So often when I write I feel this overwhelmingly-over the top- insane desire to voice my maturity. You see, I don’t like telling my age because I feel like the number of my years doesn’t match the number of my soul. But tonight, well, tonight I am young…
The music starts, we’ve all heard this tune before. This melody alone closes one door and opens another. I feel that sense of change and I jump into the craziness that is my future just as I jumped into a twirling jump rope as a girl; careless and daring. I smile but it doesn’t quite hit me yet. This is it. After four years we are moving on. He will set down his diploma to grab the controls of a fighter jet. She frames her diploma so that when she uses a scalpel it isn’t considered a crime. Me on the other hand…I graze my hand over this coveted paper as if to wipe my slate clean. With my past accomplishments I wipe away my childish fears and my insecure questioning so that moving on is that much easier.

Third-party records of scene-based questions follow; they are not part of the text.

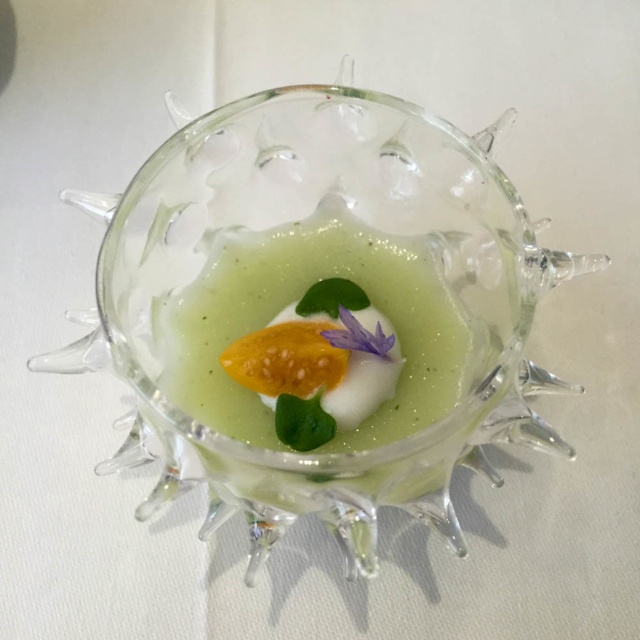
Describe the element at coordinates (321, 310) in the screenshot. I see `transparent glass bowl at center` at that location.

Between point (371, 454) and point (406, 294), which one is positioned behind?

The point (406, 294) is behind.

This screenshot has height=640, width=640. I want to click on transparent glass bowl at center, so click(x=321, y=310).

Is point (246, 209) in front of point (308, 294)?

No, (246, 209) is further to viewer.

Can you confirm if transparent glass bowl at center is shorter than matte yellow fruit at center?

No, transparent glass bowl at center is not shorter than matte yellow fruit at center.

What are the coordinates of `transparent glass bowl at center` in the screenshot? It's located at (321, 310).

Based on the photo, is green gelatinous at center closer to camera compared to matte yellow fruit at center?

No.

Which is more to the left, green gelatinous at center or matte yellow fruit at center?

Positioned to the left is green gelatinous at center.

Identify the location of green gelatinous at center. (298, 298).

I catch his eye more than once and my heart hurts that sometimes things happen that pull people apart. But with this happening I’ve learned something: pick up on the subtle hints, they tell you all about a person. She talks louder than anyone but I know her heart is good. We never talked much due to my bystander mentality but I wish her the best. My, this is harder than I thought.
Daily I went to the designated buildings and sat through classes. Some days were an absolute party but most days I said, “I can’t wait to get out of here,” and I carried that belief to the end. I wanted to get out, but now I see that I will miss more than I had originally calculated. In these past four years, I was allowed to be young. I lived a slightly spontaneous, mildly manic life and that is one thing you won’t see in my notebook of regrets. Tonight I told myself to write “Fin” and turn the page. Tonight I am young…

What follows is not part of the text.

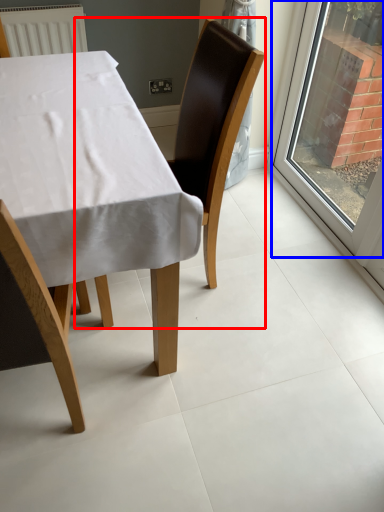
Question: Among these objects, which one is farthest to the camera, chair (highlighted by a red box) or window (highlighted by a blue box)?

Choices:
 (A) chair
 (B) window

Answer: (B)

This white page is daunting. I could do so many things but for now, I will write simply this:
The world never stops, do something that changes this. Love furiously, listen intently and live intentionally.
I will have my whole life to show off my love for the future but for right now, in this moment, I will lay down in my youth and sleep knowing that I will forever be moving forward and never return backward.
Tonight, I am frozen in time. Years from now this outfit and hair style will be nothing more than a memory in picture form. I will show my children and they will marvel at my youth, for they will have never known this version of me. I will breathe in the cold oxygen of what tomorrow will hold but for now I will choose to hold my breath and enjoy this night. I will hold the hands of time still and fight the oncoming trucks that blind me with their headlights of possibility. I will stomp my rising platform down and I will tell the world to stay awake for a little while longer. Tonight, I am young. I will run one last time into that uneven forest of adolescence and I will set off fireworks, everyone will know I am here. I will jump into the fountain and splash around in what Ponce de Leon died seeking. For in this moment I am drenched in the youth he hunted. I will dance without music because my heart will replay my favorite memories and that is the sweetest music. I will find my Leonardo and tell him to travel the world with me. Tears will fall only because of the beauty my eyes witness. Laughter will be the fuel that moves my legs toward my goals. There will be a lot of winking in my last rampage of remembering, sarcasm and tomfoolery never go out of style. I will pull that chair out from under father time and I will soak my obstacles’ hands in warm water as they sleep. I’ll try to rip a table cloth off of a table like the magicians. I will start to count the stars in the sky, and then I’ll restart and restart. I will sing louder than the birds, after all, I have thumbs so I am superior. I will grab my paintbrush and my cherry red paint…I will paint the town red. I’ll skip down the avenue of adventure and I’ll giggle until morning comes.